The argument of my fortran 95 subroutine is an assumed shape array with intent inout:
the_subroutine(my_argument)
real, dimension(:,:), intent(inout) :: my_argument
(...)
In the main program, I have an allocatable array. I allocate it and also rename indexes. Then I call the subroutine and pass that (correctly allocated) array to the subroutine:
allocate(the_array( 5:1005 , 5:1005 ))
call the_subroutine(my_argument=the_array)
The subroutine does certain calculations and fills the array with values. In the very last line before the end of the subroutine, I check a random value:
(...)
print*, my_argument(213,126) ! I get 2.873...

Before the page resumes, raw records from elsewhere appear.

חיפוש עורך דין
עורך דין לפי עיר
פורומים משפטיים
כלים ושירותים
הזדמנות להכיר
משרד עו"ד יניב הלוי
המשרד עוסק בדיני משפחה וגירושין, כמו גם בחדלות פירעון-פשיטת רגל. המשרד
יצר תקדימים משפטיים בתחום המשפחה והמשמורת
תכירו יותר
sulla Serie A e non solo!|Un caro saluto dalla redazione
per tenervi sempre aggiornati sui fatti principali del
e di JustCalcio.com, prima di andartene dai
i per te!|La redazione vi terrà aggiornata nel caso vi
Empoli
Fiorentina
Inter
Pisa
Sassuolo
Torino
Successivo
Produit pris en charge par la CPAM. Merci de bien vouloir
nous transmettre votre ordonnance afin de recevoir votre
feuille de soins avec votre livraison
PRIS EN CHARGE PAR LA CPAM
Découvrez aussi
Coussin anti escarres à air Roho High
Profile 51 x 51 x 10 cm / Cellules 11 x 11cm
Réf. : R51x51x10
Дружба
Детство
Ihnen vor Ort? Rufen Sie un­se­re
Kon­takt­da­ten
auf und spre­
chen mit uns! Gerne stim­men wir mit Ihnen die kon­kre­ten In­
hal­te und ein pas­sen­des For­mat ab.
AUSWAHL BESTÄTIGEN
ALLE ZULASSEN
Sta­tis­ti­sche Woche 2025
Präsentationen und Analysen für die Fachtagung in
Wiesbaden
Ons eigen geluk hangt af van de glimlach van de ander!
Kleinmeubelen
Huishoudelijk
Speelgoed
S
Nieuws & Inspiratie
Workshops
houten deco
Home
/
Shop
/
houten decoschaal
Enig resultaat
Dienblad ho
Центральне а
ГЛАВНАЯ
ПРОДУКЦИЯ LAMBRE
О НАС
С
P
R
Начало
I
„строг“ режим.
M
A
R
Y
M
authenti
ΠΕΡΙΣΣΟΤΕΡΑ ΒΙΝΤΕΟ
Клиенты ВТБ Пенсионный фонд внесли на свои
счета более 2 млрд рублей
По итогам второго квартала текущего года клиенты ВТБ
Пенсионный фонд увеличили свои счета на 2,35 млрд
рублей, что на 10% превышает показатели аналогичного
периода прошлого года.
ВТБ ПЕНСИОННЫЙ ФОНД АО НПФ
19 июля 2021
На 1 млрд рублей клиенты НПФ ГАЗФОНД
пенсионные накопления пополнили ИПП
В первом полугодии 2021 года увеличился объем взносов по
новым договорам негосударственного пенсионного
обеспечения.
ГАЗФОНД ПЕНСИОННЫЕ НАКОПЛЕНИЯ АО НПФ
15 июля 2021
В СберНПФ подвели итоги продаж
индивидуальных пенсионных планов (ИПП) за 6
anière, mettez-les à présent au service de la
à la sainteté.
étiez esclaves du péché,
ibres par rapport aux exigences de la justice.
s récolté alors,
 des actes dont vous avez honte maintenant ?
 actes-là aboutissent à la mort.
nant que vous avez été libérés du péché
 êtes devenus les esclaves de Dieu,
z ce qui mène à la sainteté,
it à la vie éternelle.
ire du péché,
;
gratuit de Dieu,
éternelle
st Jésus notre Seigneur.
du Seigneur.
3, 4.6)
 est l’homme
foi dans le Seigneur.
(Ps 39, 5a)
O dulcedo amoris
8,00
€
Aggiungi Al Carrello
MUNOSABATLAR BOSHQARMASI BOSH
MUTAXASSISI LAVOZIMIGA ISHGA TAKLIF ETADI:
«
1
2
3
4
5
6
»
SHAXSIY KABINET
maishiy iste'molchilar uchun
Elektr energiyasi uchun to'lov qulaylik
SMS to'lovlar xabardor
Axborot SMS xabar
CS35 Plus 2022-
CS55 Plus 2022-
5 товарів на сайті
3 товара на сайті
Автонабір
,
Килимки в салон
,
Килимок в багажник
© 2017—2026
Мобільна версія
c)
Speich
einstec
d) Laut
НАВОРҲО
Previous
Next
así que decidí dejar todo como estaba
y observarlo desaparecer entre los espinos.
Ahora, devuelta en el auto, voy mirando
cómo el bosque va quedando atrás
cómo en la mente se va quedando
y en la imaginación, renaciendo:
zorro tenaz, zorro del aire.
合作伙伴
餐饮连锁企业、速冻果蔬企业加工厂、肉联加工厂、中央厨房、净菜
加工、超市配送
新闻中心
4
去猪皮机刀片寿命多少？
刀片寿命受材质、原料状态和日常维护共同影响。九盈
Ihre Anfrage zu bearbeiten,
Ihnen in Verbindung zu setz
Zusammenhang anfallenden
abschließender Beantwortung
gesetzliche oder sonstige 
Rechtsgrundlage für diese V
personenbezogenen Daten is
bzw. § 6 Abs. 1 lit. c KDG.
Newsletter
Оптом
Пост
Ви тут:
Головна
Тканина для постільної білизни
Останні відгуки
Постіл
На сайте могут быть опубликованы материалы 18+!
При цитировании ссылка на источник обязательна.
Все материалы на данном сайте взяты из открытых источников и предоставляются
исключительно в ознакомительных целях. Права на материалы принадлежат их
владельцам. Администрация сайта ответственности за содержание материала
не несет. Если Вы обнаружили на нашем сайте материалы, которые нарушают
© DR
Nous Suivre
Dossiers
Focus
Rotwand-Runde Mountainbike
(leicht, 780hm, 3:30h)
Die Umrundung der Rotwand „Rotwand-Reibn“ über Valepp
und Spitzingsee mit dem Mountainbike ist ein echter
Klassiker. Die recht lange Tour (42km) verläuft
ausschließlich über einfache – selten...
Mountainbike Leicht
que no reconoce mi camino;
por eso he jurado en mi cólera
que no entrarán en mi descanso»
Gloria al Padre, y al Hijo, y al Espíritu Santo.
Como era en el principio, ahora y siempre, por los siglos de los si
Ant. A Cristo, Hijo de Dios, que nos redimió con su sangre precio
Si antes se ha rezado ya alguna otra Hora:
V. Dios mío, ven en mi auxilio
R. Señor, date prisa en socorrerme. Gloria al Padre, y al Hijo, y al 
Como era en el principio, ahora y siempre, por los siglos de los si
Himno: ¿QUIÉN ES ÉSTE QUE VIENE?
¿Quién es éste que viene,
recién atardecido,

end subroutine the_subroutine
Then, in the very first line after the subroutine call, I check if the value has been correctly communicated by the subroutine to the outer world, but that is not the case:
call the_subroutine(my_argument=the_array)
print*, the_array(213,126) ! I get 3.798... A completely different value.
The problem arises from having re-indexed the array in the main program as:
allocate(the_array( 5:1005 , 5:1005 ))
where max_index - min_index = 1000-1, but the subroutine "sees" the array internally as if I had declared the normal way, i.e.:
allocate(the_array( 1:1000, 1:1000))
Or simply, allocate(the_array( 1000, 1000 ))
Therefore, the element (213,126) in the internal array is in another location as in the main program array. Is there any easy way out of this?
Finally, I found the solution.
First, if working in Fortran 2003 (or Fortran 95 with non-standard extensions), you may simply declare the assumed shape argument in the subroutine as ALLOCATABLE:
subroutine the_subroutine(my_argument)
real, dimension(:,:), allocatable, intent(inout) :: my_argument
Then the subroutine "sees" the renamed index correctly. However this is not allowed in the Fortran 95 standard.
In Fortran 95, the most elegant way I found for this is by making use of a pointer:
program example
implicit none
real, dimension(:,:), allocatable, target :: the_array
real, dimension(:,:), pointer :: the_pointer
[...]
allocate(the_array(5:1005,5:1005))
the_pointer => the_array
call the_subroutine(my_argument=the_pointer)
And in the subroutine:
subroutine the_subroutine(my_argument)
real, dimension(:,:), pointer :: my_argument
Then it works perfectly. Inside the subroutine, MY_ARGUMENT is treated exactly as if it was an assumed shape array.